**Work instructions**: Count the rows that contain the string "when", with case counting, and give only the number.

(Collected data)
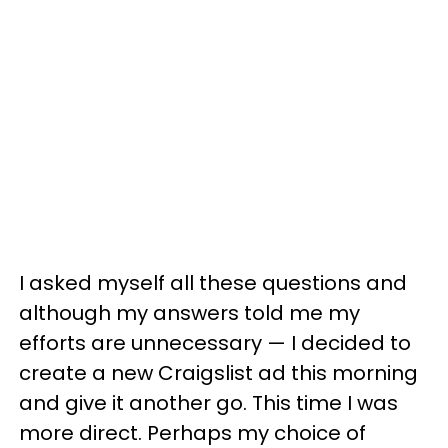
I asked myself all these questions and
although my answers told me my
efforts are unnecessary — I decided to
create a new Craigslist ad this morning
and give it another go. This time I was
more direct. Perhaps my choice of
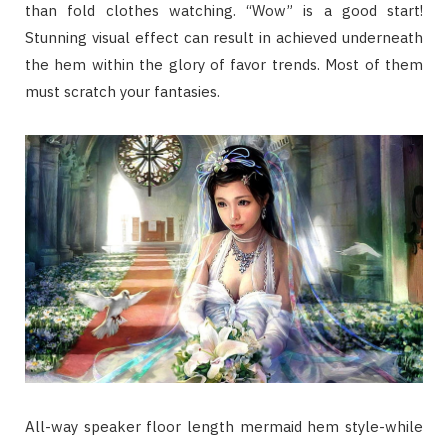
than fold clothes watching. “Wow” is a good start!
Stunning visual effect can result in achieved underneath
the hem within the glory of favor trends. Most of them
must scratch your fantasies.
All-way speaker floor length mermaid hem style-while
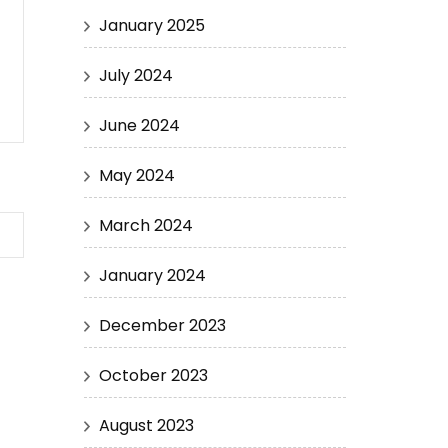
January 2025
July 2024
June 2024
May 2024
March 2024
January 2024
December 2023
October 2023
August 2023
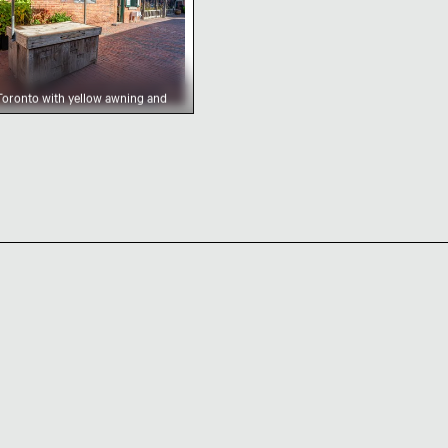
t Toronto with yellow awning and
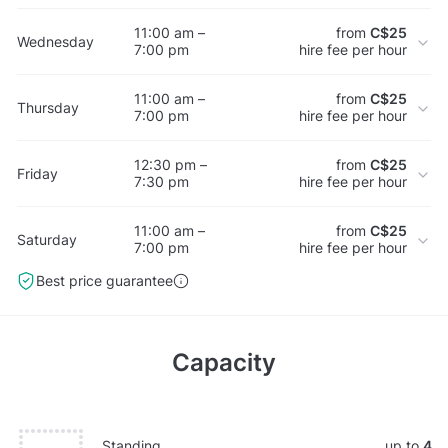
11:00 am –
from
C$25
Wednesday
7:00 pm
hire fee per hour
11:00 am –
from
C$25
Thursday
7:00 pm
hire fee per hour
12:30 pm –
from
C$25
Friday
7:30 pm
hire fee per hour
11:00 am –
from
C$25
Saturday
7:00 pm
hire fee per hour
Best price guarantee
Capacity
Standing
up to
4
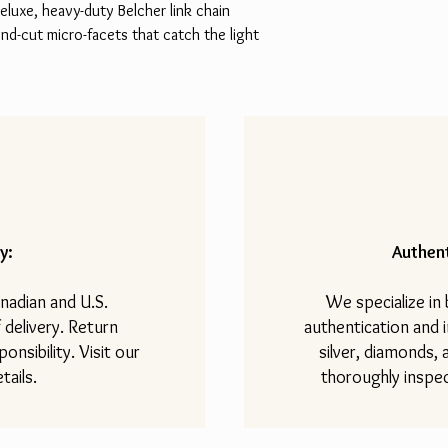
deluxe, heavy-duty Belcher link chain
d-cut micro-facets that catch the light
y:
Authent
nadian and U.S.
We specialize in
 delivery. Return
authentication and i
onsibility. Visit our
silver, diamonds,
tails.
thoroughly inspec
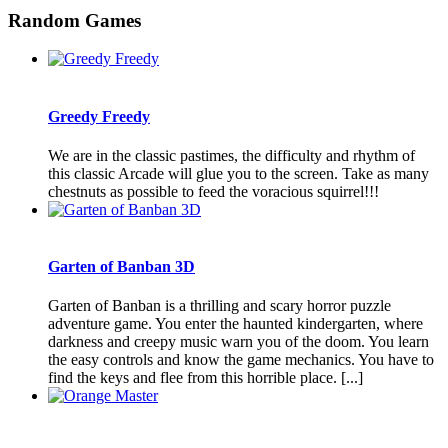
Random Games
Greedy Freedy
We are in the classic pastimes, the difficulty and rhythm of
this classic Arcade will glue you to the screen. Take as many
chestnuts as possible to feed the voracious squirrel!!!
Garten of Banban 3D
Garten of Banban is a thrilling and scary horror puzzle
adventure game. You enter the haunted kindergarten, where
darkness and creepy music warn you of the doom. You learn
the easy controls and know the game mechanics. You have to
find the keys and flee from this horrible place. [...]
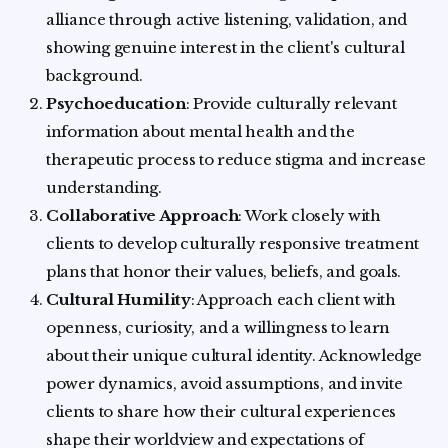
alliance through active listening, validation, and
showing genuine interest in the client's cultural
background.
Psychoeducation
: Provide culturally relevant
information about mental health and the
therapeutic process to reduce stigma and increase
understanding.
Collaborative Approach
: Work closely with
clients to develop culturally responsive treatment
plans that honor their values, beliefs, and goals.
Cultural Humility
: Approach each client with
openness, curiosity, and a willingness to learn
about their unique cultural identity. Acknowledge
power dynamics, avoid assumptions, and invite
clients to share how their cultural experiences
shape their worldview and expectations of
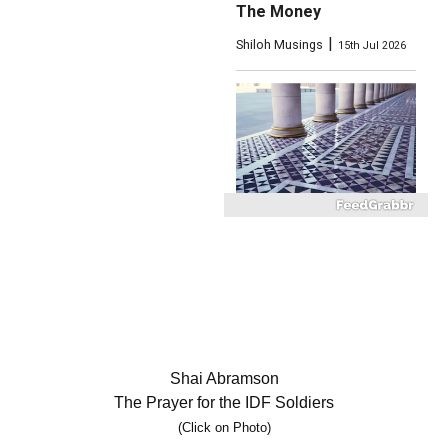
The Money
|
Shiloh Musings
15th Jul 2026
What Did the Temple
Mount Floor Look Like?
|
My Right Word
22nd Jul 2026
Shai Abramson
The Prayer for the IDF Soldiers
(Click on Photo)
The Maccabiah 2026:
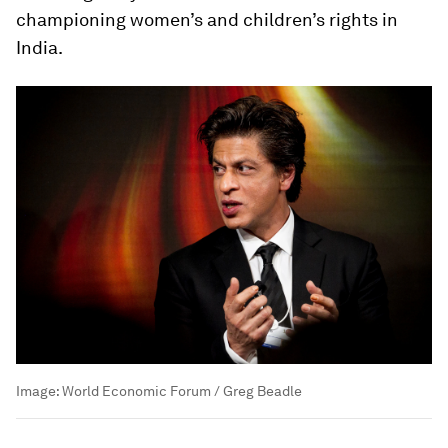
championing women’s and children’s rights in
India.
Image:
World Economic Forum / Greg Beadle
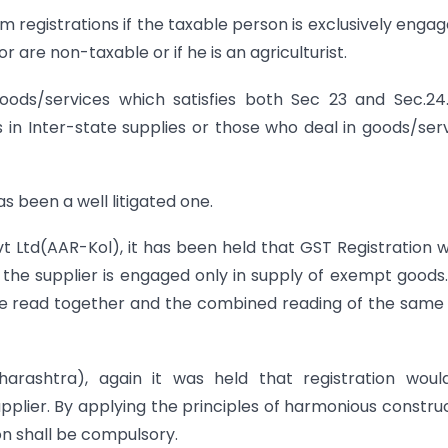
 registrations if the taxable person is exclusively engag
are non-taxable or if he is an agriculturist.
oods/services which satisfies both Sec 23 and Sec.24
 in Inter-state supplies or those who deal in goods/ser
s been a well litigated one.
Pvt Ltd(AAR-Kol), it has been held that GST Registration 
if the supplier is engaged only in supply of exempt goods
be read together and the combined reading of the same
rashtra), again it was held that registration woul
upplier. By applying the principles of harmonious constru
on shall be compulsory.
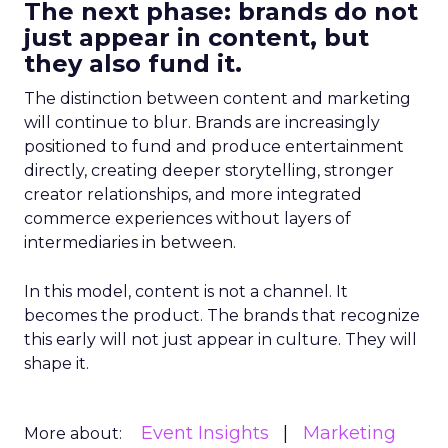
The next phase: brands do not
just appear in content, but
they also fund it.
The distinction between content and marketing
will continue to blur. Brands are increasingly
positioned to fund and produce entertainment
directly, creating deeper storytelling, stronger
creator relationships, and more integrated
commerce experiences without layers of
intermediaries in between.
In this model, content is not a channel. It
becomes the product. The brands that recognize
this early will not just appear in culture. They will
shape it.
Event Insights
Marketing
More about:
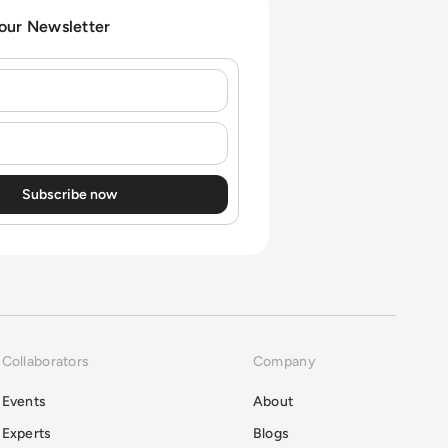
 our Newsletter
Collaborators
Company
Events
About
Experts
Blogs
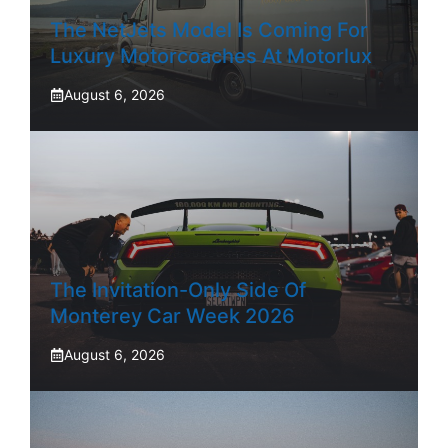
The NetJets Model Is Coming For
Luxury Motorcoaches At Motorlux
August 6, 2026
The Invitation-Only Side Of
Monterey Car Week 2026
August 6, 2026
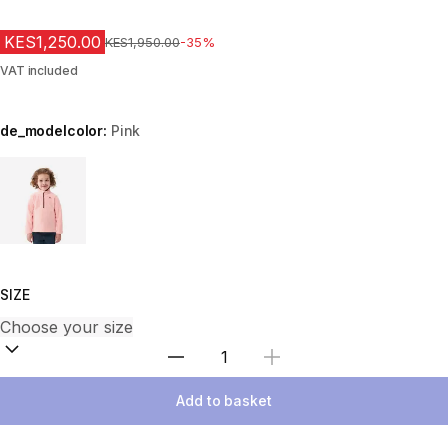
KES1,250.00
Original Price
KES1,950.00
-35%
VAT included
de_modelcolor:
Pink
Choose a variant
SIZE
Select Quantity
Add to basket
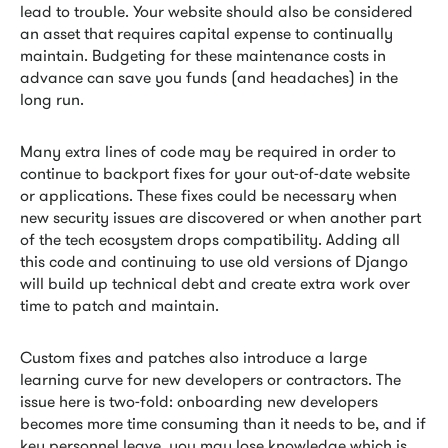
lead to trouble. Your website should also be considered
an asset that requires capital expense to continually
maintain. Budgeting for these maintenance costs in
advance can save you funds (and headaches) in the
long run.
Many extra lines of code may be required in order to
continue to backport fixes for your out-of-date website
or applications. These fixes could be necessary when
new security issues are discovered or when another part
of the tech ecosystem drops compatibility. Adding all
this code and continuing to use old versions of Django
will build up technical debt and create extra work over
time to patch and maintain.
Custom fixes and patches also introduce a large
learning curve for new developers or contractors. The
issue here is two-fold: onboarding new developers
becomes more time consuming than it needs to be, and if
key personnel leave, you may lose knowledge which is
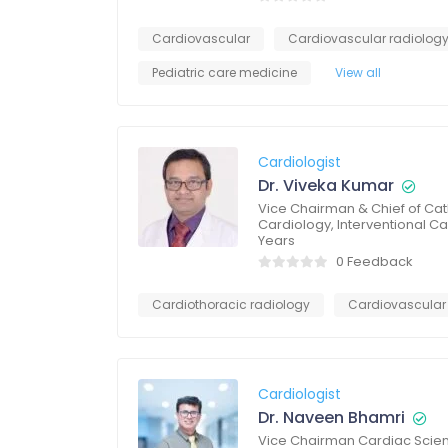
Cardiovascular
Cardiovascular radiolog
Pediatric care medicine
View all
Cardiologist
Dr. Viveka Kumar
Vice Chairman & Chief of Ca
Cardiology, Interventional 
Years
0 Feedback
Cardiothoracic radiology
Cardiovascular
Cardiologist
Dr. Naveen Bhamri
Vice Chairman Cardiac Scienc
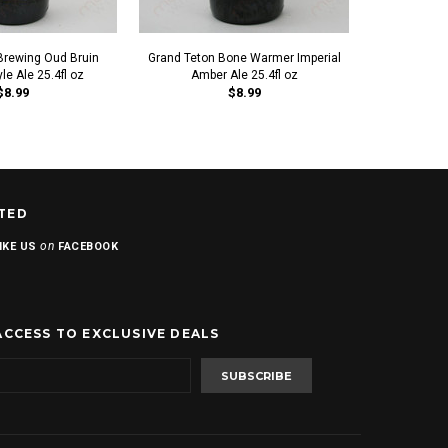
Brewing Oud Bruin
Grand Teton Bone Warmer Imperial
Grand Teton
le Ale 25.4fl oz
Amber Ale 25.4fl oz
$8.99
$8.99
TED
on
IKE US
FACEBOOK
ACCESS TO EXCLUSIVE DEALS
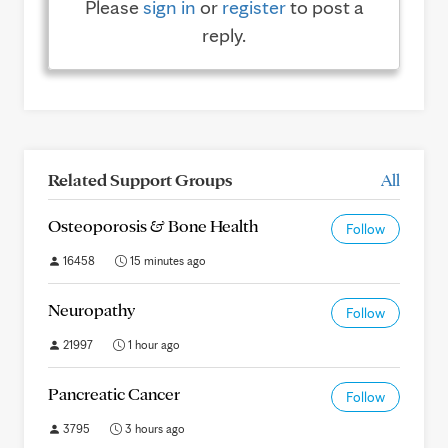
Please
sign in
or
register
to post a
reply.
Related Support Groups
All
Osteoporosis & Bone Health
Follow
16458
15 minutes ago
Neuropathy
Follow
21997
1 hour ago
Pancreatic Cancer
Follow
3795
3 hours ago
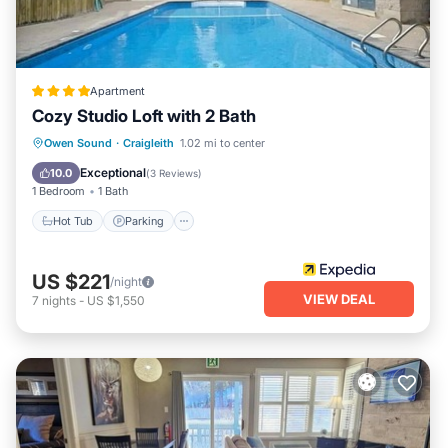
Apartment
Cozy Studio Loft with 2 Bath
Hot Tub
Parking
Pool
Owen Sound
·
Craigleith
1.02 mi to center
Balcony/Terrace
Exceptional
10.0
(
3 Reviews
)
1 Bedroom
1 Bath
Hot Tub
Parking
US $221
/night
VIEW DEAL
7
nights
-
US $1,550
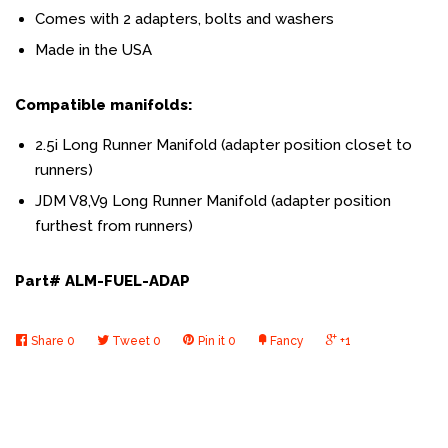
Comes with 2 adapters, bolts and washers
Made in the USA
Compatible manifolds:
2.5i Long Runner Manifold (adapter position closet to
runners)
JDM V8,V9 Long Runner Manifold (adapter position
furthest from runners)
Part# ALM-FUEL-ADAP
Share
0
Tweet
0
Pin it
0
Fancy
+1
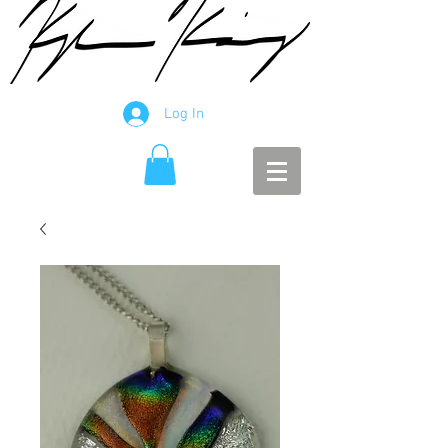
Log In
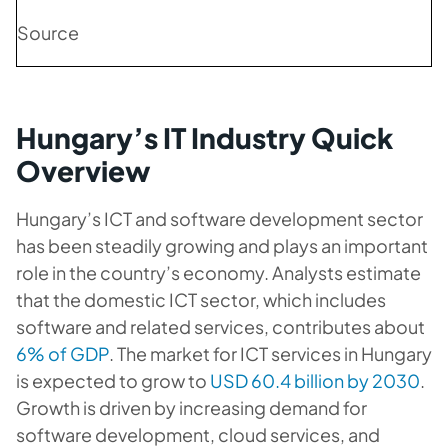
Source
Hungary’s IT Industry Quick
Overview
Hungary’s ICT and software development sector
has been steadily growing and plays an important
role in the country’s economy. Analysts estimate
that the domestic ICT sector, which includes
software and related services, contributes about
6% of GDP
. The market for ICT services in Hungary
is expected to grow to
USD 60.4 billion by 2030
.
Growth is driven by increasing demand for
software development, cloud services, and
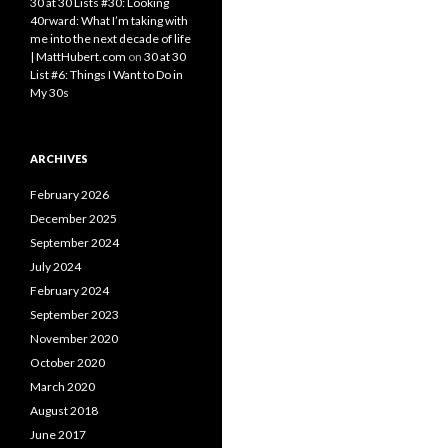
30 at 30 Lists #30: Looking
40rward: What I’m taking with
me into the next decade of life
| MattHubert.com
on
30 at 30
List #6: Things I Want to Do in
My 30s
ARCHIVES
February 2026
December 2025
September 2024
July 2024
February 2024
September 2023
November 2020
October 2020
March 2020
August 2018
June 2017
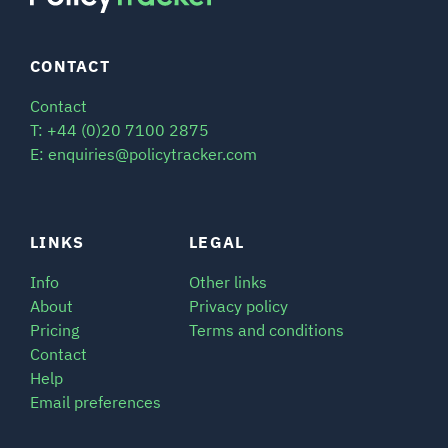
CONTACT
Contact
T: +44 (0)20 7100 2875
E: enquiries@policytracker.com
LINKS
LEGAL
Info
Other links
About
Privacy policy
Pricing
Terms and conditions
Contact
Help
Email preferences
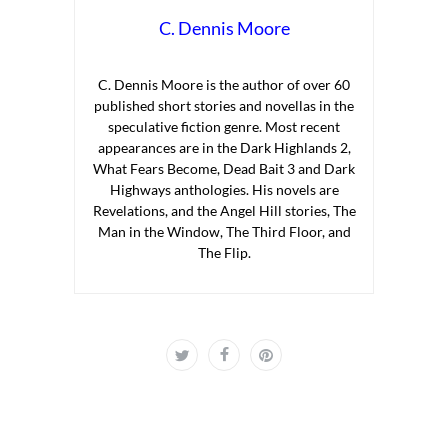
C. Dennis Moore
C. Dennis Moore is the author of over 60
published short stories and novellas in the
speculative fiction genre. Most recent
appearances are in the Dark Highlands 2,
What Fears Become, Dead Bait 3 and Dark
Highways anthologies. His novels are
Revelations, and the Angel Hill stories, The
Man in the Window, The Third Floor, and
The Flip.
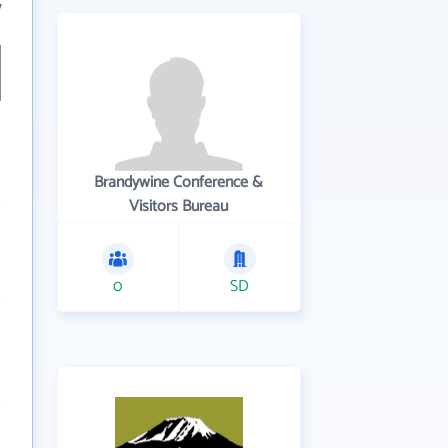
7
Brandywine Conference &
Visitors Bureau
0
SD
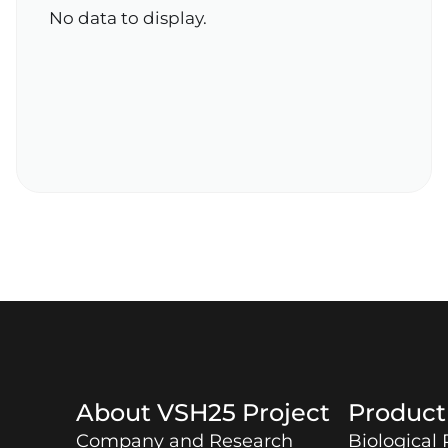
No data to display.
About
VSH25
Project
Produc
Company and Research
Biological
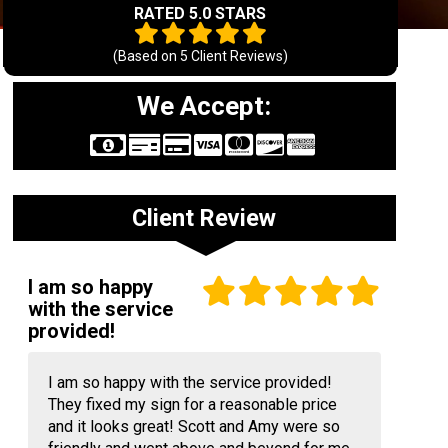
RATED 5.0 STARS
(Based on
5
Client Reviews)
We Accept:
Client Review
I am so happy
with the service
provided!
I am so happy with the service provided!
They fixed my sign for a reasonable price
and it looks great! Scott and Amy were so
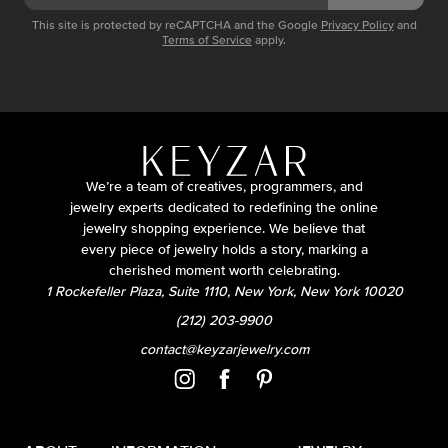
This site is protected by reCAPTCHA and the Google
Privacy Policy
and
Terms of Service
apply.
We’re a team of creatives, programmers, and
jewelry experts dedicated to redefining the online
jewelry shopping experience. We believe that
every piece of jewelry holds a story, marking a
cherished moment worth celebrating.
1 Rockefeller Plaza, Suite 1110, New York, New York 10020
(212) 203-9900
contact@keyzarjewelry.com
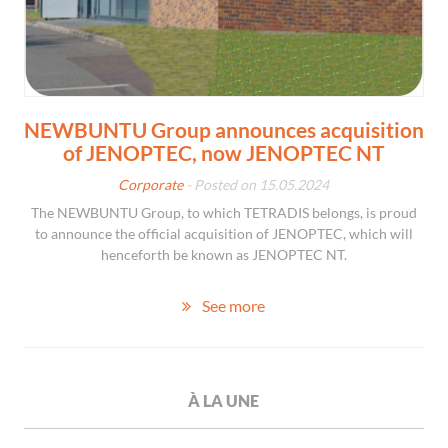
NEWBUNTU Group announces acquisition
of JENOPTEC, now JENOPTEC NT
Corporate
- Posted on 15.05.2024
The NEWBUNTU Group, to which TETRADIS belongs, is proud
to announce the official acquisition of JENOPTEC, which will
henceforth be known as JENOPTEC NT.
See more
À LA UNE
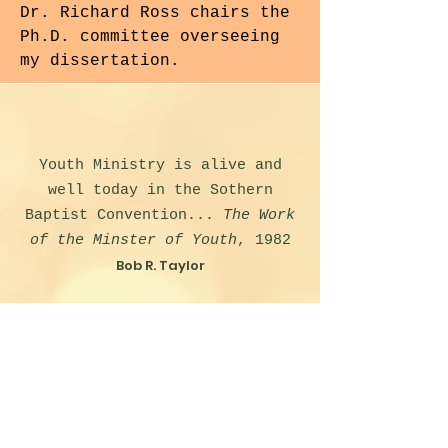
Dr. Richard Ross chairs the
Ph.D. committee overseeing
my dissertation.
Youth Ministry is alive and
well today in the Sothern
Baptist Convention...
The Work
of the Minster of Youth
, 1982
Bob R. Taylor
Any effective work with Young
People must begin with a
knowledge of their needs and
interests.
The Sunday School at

**Exercise output**: 2